Small Group Instructional Diagnosis (SGID) is a method of evaluation that uses facilitated classroom discussion to provide feedback to improve teaching and communication between students and instructor about the teaching and learning process. SGID is not administered by the instructor of record and requires an entire class period. SGIDs are available during the third through tenth week of the fall and spring terms.
Who can request a SGID?
Any faculty member, graduate student, or post-doc teaching at TCU can request a SGID. This is a free professional development opportunity the Koehler Center provides to the TCU teaching community.
How will a SGID benefit me?
The SGID technique has several advantages:
- Students feel that their voices have been heard. Our experience is that students usually feel powerless and are more willing to work with a professor if they believe their needs are taken seriously. The SGID process itself seems to have beneficial effects, even before the instructor makes changes based on the feedback from the SGID.
- SGID brings into the group those with extremely divergent views. Students often feel that everyone else shares their opinions of events that have occurred in the class. When they state their concerns to their small group, they may find out that others interpret events quite differently. Students must agree to a statement forwarded to the professor, so the anonymity of individual students is protected.
- SGID provides reflective feedback and the information is qualitatively different than that assessed in end-of-the-semester ratings.
How do I schedule an SGID?
To arrange a SGID, simply call the Koehler Center at 817-257-7434. You may also email faculty development or Amanda Irvin, at least two weeks in advance. The Koehler Center staff will schedule the SGID.
For larger departmental needs, we can also train faculty members to facilitate the SGID within departments; this strategy is most successful for departments wishing to conduct multiple SGID sessions within a given semester or academic year.
What will happen prior to the SGID?
Before the SGID, the faculty developer will meet with the faculty to review the process and plan the SGID. We determine together the high-order concerns for evaluation. After a preliminary discussion between the faculty developer and the instructor, the instructor prepares the class for the faculty developer’s visit. The instructor is not present for the SGID.

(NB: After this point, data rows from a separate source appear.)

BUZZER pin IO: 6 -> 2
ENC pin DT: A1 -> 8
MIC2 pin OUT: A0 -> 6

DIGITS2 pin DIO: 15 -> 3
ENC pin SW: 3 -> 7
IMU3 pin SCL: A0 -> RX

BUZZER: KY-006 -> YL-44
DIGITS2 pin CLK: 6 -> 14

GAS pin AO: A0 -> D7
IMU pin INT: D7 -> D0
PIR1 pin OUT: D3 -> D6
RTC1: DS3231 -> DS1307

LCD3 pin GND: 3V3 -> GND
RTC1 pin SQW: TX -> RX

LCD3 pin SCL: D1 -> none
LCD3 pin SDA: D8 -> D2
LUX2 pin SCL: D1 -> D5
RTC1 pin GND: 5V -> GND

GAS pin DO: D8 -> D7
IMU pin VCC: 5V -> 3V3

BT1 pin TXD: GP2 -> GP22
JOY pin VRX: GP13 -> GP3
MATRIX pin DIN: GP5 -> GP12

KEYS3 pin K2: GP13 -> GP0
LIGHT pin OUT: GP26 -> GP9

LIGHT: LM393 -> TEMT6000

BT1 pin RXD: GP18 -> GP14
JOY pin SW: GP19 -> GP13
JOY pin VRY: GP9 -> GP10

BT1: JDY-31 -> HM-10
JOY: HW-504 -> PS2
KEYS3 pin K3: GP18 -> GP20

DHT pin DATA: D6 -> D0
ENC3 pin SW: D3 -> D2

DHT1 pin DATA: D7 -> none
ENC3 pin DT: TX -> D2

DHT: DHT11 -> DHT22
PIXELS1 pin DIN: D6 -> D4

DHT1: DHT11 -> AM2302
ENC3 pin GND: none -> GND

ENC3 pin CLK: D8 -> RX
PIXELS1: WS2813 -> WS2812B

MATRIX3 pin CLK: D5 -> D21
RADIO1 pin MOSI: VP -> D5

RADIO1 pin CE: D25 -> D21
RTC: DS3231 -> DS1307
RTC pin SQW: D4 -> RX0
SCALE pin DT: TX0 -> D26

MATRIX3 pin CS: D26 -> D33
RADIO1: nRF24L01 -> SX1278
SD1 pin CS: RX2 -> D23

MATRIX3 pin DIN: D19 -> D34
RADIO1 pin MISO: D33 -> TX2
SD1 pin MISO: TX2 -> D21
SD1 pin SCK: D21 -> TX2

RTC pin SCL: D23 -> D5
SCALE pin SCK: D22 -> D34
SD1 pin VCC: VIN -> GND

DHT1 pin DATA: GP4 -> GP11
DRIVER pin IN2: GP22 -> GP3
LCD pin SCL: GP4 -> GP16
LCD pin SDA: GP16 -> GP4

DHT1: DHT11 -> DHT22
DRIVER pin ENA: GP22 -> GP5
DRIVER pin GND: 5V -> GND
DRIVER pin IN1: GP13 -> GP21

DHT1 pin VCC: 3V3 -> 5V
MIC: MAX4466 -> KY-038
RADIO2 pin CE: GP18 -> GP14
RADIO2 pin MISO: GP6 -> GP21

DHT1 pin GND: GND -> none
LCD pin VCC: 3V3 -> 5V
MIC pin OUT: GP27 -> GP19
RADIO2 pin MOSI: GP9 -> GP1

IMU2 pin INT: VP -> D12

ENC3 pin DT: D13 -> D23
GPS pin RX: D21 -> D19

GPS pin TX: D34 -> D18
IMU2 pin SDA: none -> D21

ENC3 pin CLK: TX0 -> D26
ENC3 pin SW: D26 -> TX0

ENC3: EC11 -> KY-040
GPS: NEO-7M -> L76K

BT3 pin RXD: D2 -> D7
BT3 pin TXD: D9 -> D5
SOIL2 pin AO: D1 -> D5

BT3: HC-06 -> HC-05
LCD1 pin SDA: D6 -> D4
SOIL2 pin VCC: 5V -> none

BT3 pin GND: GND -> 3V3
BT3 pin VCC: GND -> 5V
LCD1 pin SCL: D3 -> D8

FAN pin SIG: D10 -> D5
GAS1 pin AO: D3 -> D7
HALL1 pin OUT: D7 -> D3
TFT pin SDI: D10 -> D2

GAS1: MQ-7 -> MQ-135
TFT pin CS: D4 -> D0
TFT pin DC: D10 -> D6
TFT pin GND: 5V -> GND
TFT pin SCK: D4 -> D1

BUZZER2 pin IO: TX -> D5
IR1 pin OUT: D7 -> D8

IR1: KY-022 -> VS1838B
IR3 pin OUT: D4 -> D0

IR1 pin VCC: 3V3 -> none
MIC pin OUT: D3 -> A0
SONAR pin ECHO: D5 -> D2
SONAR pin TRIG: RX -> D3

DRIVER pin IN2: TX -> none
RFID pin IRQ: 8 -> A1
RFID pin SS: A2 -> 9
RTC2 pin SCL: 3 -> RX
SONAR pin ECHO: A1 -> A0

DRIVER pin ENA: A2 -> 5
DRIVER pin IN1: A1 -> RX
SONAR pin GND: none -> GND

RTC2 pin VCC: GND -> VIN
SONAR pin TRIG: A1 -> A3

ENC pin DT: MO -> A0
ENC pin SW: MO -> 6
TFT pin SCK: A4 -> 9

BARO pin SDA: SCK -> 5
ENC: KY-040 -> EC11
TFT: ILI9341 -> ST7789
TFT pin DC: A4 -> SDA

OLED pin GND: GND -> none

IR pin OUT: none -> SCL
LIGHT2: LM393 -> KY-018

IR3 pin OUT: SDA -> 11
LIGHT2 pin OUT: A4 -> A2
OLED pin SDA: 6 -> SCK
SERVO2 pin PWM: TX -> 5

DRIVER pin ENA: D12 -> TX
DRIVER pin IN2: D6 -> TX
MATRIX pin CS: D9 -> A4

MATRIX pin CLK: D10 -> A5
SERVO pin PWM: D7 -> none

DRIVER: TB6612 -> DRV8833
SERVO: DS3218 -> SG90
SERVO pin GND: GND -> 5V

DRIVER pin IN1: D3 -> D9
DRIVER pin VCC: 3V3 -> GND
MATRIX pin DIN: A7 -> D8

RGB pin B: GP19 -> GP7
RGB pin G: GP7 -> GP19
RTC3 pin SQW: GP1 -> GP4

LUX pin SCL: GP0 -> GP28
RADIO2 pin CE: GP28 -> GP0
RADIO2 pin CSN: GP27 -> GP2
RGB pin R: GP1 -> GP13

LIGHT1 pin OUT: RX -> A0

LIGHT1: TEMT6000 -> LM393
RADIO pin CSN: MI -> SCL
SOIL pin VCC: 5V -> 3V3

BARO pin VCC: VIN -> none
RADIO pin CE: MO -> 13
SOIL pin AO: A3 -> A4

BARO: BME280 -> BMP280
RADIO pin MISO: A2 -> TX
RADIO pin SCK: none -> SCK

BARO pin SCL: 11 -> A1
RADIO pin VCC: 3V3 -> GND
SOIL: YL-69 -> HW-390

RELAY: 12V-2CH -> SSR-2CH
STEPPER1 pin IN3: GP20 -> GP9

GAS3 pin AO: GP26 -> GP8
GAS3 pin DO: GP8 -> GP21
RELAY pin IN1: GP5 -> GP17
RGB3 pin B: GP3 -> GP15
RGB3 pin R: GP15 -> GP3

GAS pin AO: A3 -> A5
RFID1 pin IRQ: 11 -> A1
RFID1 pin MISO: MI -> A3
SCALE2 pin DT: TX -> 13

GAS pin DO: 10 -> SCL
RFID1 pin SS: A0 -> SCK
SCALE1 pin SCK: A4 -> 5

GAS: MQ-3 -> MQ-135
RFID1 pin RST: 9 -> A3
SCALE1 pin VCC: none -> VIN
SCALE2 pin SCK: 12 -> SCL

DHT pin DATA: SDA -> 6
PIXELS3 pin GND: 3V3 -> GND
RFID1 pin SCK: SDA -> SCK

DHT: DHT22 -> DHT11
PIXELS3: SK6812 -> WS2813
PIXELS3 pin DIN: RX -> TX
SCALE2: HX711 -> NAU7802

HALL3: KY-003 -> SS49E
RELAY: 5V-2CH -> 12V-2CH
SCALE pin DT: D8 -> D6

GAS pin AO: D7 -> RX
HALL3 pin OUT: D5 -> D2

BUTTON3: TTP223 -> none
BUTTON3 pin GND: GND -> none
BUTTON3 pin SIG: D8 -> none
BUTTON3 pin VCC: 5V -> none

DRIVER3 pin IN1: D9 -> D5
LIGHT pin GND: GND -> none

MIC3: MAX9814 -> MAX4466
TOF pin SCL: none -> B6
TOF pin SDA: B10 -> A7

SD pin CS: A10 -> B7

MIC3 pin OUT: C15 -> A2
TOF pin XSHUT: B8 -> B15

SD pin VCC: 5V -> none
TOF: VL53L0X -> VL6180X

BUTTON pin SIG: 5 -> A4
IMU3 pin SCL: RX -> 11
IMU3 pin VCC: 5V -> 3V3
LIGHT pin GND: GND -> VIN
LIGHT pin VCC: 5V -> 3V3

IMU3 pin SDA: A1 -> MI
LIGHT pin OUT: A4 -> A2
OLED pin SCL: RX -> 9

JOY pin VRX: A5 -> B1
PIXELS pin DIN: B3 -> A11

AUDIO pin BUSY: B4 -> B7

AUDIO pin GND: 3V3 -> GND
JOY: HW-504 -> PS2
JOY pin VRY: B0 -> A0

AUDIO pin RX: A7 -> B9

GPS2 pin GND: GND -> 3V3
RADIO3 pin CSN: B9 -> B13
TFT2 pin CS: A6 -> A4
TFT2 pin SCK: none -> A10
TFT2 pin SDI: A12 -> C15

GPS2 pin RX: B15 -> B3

What will happen on the day of the SGID?
The procedure focuses on the components of the course that the class feels are important. The particular variant of the SGID that we use has the following process:
- What do you like best about the course?
- What do you like least about the course/instruction, and how could the instructor improve the course?
- What could you do to make the course better for you and the instructor?
[Small Group Discussion]
- Break out into groups
- List three most important positive aspects of the course
- Repeat for the negative aspects of the course
- Repeat for the for course improvements
- Form groups consensus
- Place top SGID items on board
- Decide as class which items are the most important
- Rank key points
- Score individually personal ranking of the key points
What will happen after the SGID?
A few days after the SGID, you will meet with the faculty developer to discuss the SGID. The consultation is intended to facilitate the expression of student opinions and suggestions about the course. Faculty will receive a report on the student feedback with data; the report is your artifact for evaluation and class-level assessment. As a reminder, all conversations with Koehler Center staff are confidential.